Another proposal that seems controversial to Mr Sallnow-Smith is that the government will spend $20 billion on buying 60 properties from the private sector to build welfare facilities such as nursing homes, instead of building them on government land.
“So not only is the government taking a larger and larger share of economic activity every year, it’s now also taking assets that were in the private sector and converting them into the public sector by buying them,” he adds.
Mr Sallnow-Smith says the message from Mrs Carrie Lam’s administration is clear: “We want a bigger government and we are not interested in any constraints on the government’s size, either in terms of expenditure rates of growth or the size of the civil service.”

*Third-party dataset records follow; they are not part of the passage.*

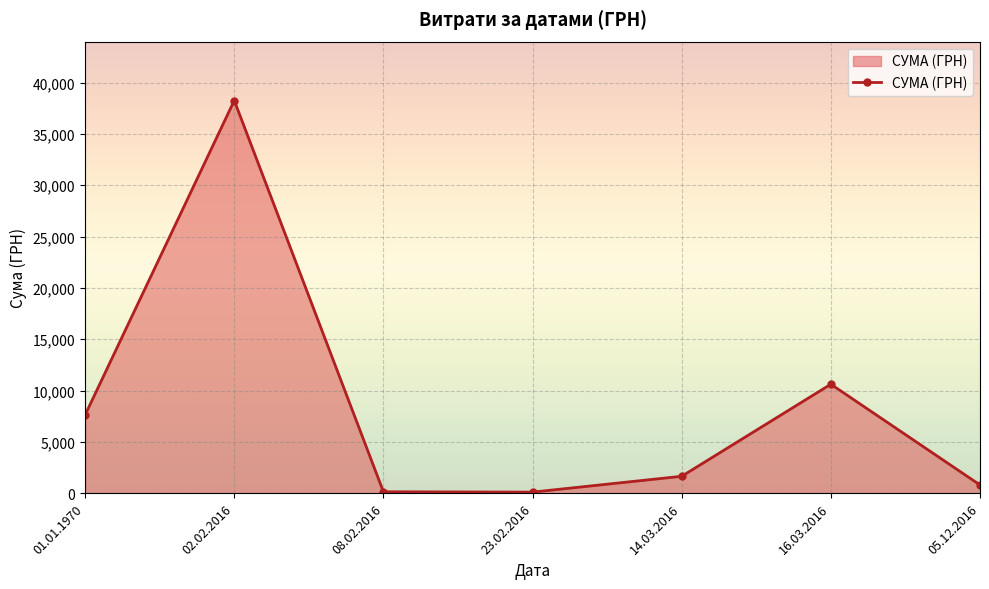

What is the label of the 5th point from the left?

14.03.2016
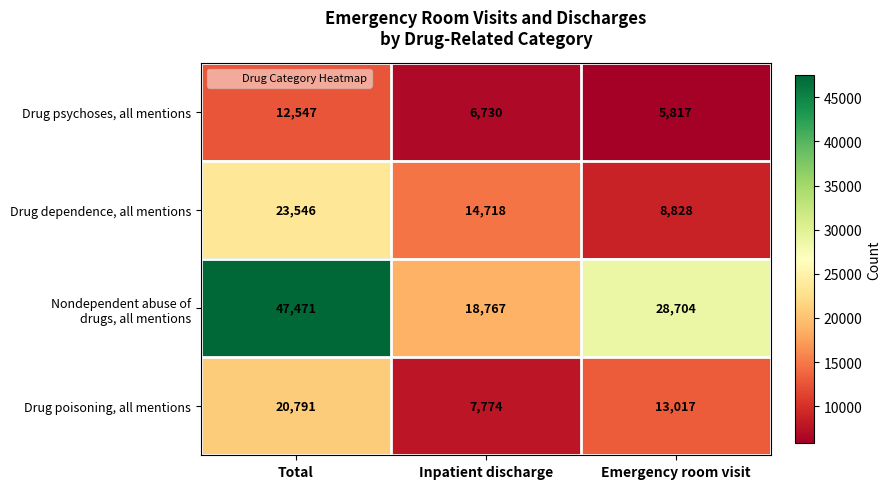

True or false: Drug psychoses, all mentions has a value of 12547 at Total.

True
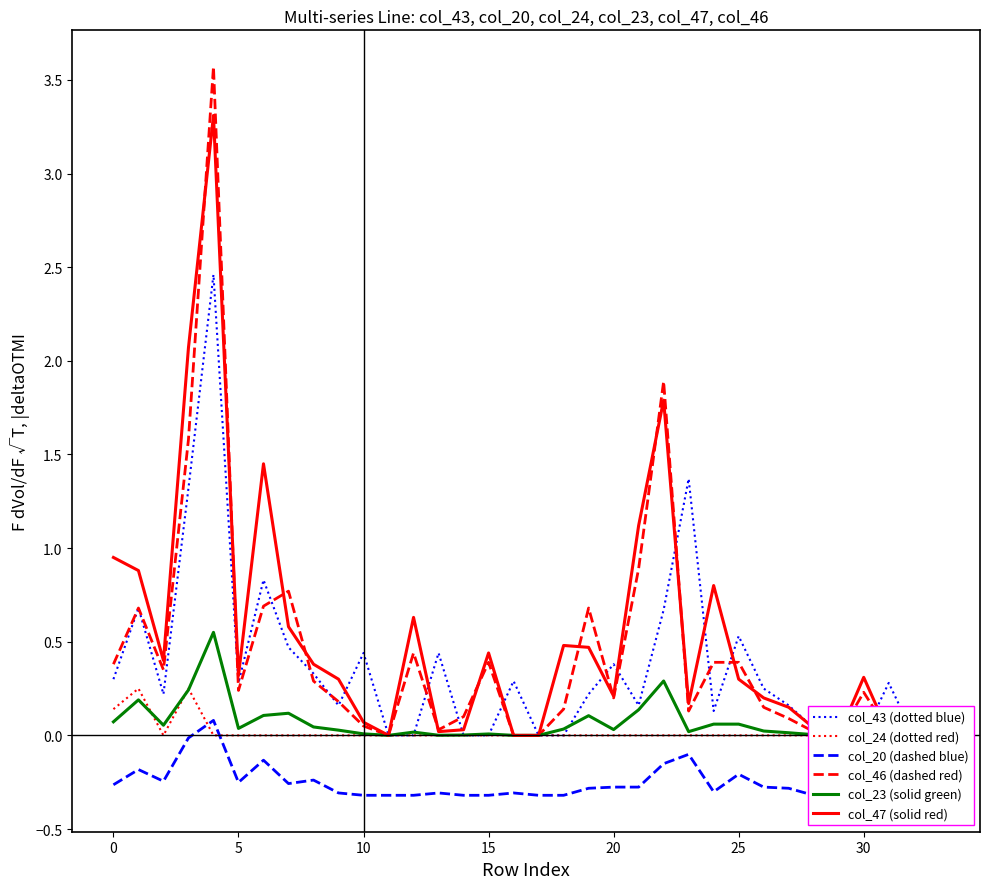

Where do col_43 (dotted blue) and col_23 (solid green) first cross each other?

12 and 13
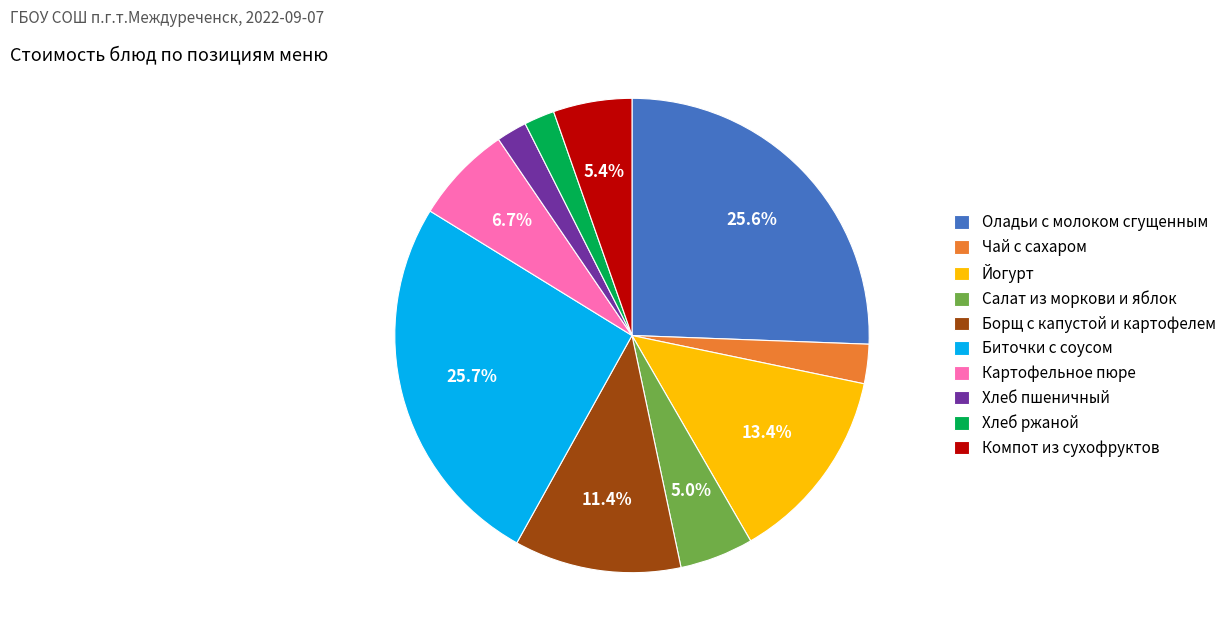

To the nearest percent, what is the difference between the largest and smallest slice percentages?

24%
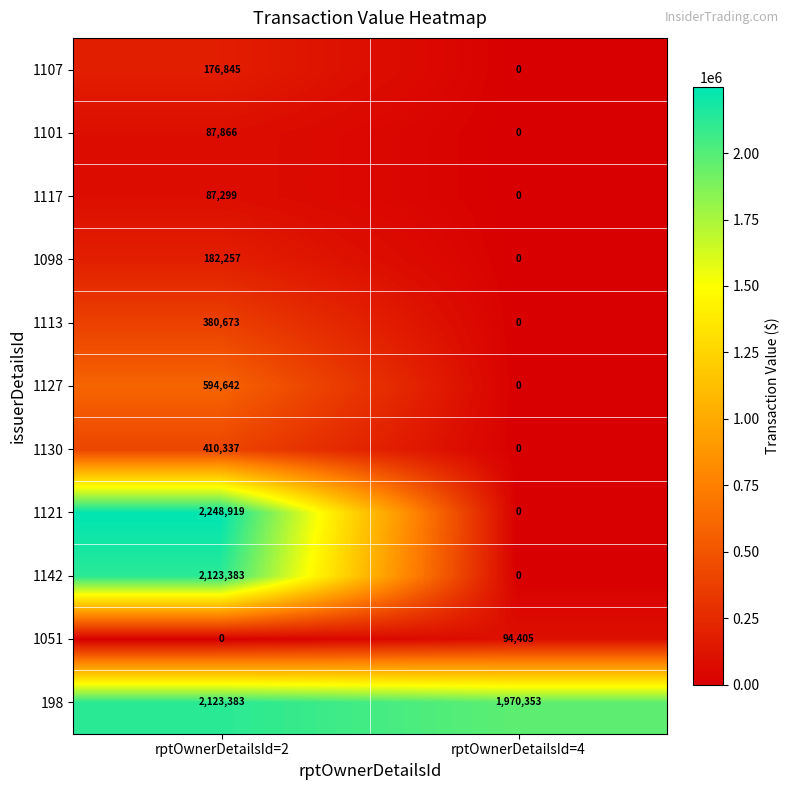

The 1117 series shows 0 at rptOwnerDetailsId=4. True or false?

True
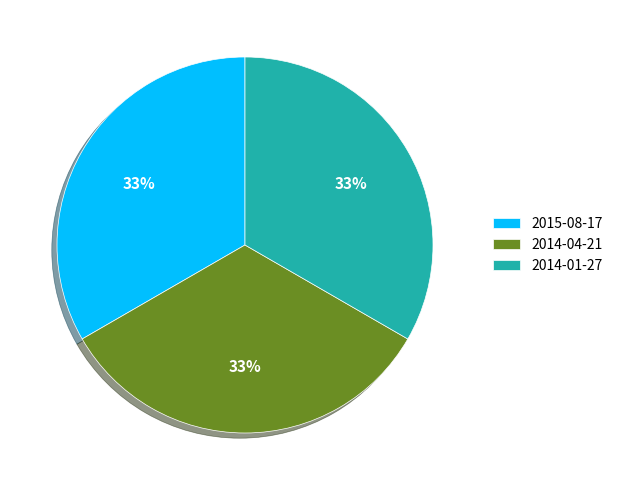

To the nearest percent, what is the difference between the largest and smallest slice percentages?

0%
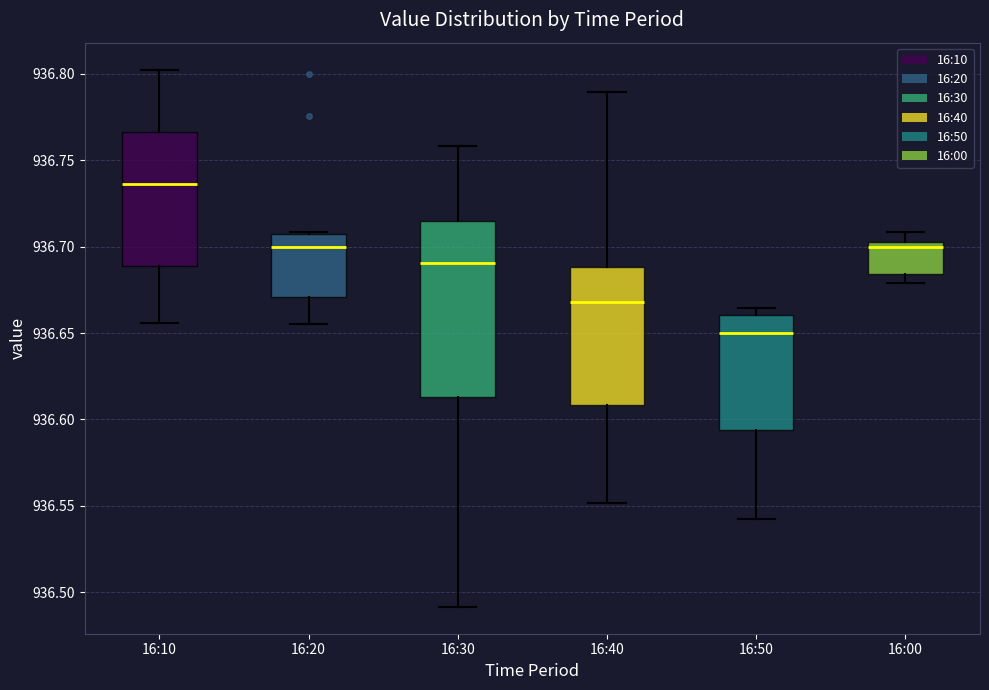

Reading left to right, transcribe this box plot: for each box, give where its median line is, the range the box spans, and where its two whiskers end, as read against the y-axis. The values are not printed on the chart, so give them approximately, as read against the axis.

16:10: median 936.735, box 936.690 to 936.765, whiskers 936.655 to 936.800
16:20: median 936.700, box 936.670 to 936.705, whiskers 936.655 to 936.710
16:30: median 936.690, box 936.615 to 936.715, whiskers 936.490 to 936.760
16:40: median 936.670, box 936.610 to 936.690, whiskers 936.550 to 936.790
16:50: median 936.650, box 936.595 to 936.660, whiskers 936.540 to 936.665
16:00: median 936.700, box 936.685 to 936.705, whiskers 936.680 to 936.710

“If the constraints on expenditure have been thrown away even though the Basic Law requires so, what’s next? In this case, can we still rely on the article of faith that the government will remain a low tax environment because it says so in the Basic Law?” he questions.
Even though the tax rates and the size of the government still look good in Hong Kong compared to other places, he worries that the latest budget shows an early warning sign that the Hong Kong government’s attitude is changing – from upholding the principle of “a big market and small government” to the opposite.
“We can only guess how this will go, but it’s not going to be as good as now,” says Mr Sallnow-Smith.